George Perkovich, a nonproliferation expert at the Carnegie Endowment for International Peace in Washington, D.C., says that if the U.S. wants a peaceful end to the nuclear crisis, Washington must not only cut off Iran's supplies of nuclear weapons technology, it also must seek to diminish Tehran's perceived need for such know-how. And the ways to do that, he says, can best be explored through direct dialogue.

"One of the great mysteries, or the important strategic questions, that has to be resolved is the following: are the people who make ultimate decisions in Iran absolutely determined to get nuclear weapons, or not? And we really don't know the answer to that question. If they are absolutely determined, then there is very little that you can do other than change who those leaders are or else deter them with your own force," Perkovich said.

He continues, "If the leaders in Iran have not finally decided that they absolutely have to have nuclear weapons, then it would be possible to explore with them what are the conditions which would have to be created in your neighborhood that would make you decide you don't have to have nuclear weapons. And we haven't had that conversation with them, so we are all operating in a vacuum."

The analyst says U.S.-Iran talks could involve Iran's Gulf neighbors and lead to new regional security arrangements that reduce Tehran's reasons to feel threatened. He says that if Iran abandoned any nuclear weapons hopes, the U.S. might in turn reduce its troop presence in the Gulf and view Iran less as a pariah than as an exemplar of a state ready to give up weapons of mass destruction capabilities in the interest of stability.

But even as talk of reassessing U.S. policy toward Iran continues, few observers feel it would be easy for Washington to now try to engage Tehran in negotiations.

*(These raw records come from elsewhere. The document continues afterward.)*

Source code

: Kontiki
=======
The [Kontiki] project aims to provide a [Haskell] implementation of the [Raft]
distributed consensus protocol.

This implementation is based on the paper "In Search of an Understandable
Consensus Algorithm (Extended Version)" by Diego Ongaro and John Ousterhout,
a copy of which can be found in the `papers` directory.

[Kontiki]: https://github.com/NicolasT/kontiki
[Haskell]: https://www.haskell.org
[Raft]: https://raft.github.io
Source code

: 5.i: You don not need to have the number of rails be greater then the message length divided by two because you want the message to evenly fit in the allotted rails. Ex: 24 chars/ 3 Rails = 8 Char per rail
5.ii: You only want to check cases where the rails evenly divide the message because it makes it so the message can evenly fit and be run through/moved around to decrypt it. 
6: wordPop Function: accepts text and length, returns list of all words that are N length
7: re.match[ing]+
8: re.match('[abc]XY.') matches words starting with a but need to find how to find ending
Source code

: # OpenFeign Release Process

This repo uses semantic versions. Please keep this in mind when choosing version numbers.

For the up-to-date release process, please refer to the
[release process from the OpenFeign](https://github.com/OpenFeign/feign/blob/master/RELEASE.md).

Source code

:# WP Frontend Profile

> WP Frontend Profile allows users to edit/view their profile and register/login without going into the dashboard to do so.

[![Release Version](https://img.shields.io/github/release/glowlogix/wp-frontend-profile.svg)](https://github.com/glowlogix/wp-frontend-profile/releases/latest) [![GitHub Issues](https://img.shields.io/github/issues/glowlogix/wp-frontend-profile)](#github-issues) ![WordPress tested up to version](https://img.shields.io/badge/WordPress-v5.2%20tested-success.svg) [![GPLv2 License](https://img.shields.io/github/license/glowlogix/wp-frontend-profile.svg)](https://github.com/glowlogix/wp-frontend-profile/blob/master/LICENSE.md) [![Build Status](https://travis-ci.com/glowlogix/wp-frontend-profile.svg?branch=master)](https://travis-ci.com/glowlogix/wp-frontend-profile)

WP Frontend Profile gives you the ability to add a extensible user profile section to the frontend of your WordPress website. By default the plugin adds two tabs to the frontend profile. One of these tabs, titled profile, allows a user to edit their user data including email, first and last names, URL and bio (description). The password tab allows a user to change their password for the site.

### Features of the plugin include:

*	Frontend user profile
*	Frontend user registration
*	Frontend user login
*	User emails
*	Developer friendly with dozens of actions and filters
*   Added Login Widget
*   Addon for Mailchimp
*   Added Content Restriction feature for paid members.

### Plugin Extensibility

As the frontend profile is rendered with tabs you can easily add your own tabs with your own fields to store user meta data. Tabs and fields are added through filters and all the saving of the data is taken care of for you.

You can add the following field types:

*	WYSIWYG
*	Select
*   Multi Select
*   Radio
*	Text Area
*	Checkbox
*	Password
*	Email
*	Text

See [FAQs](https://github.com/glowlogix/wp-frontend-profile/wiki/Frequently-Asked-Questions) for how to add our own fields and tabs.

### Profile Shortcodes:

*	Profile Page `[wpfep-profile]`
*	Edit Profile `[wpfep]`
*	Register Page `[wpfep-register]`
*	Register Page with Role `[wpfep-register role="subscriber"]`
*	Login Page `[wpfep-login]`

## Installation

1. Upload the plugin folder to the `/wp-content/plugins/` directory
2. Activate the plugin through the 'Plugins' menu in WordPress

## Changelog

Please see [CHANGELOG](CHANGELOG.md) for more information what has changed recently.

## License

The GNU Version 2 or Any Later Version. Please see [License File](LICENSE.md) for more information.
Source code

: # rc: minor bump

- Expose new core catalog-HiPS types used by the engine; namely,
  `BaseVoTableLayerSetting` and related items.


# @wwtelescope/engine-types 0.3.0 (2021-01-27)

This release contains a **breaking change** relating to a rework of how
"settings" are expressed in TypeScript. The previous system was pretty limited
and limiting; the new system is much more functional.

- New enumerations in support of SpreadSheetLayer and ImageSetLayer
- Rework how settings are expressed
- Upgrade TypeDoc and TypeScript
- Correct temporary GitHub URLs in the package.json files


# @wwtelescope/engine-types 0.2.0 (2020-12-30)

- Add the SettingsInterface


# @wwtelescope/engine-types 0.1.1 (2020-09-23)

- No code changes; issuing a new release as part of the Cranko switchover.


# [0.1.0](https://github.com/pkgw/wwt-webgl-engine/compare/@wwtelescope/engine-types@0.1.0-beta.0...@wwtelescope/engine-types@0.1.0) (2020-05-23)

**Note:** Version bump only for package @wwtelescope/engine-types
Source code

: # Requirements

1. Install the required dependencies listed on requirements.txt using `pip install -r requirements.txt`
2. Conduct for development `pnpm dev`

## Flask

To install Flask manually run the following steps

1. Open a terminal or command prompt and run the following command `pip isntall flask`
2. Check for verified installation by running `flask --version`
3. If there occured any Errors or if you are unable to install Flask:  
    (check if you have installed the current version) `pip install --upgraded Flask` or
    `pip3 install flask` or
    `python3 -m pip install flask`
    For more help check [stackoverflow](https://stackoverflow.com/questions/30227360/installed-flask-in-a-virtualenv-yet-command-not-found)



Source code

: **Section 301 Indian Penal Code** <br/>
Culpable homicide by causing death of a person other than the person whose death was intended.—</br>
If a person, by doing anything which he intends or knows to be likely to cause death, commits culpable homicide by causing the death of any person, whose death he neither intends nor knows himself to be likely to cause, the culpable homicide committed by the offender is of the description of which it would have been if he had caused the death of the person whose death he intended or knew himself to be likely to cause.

The two states are far apart on a variety of issues that, to date, have spoiled periodic overtures toward reevaluating their relations. Washington has often conditioned talks on Tehran first giving up its pursuit of weapons of mass destruction and long-range missiles, stopping support for terrorist organizations (notably Lebanon's Hezbollah and Palestinian militant groups), and ending its refusal to back the Mideast peace process or recognize Israel's right to exist. Tehran has also set conditions, including that the U.S. lift its unilateral sanctions and resolve the status of remaining frozen Iranian assets.

The U.S.-led war on terror has brought some secret talks between the two sides to reduce tensions over Afghanistan and Iraq but it also has added new points of contention, including U.S. charges that Tehran is sheltering members of Al-Qaeda. A suggestion earlier this week by U.S. Deputy Secretary of State Richard Armitage -- that Washington was prepared to resume limited contacts with the Iranian government but that relations would not improve until Tehran shares intelligence on Al-Qaeda -- underlined the difficulty of getting past such preconditions. An Iranian government spokesman rebuffed Armitage's feeler by saying "you cannot threaten from one side and freeze assets from the other side; we need to see America's practical steps."

That makes it an open question as to whether the coming months will bring more suggestions of talks from either side or, should they begin, whether they would advance very far.

Previous overtures from Iranian reformers have ended in Iran's Supreme Leader Ayatollah Ali Khamenei ruling out any negotiations with Washington as a sign of weakness. And Washington has signaled that it sees a regime change in Tehran as the best way to solve the two countries' differences. Those are formidable discouragements to either side to change its traditional policies, despite what may become mounting calls for both to do so.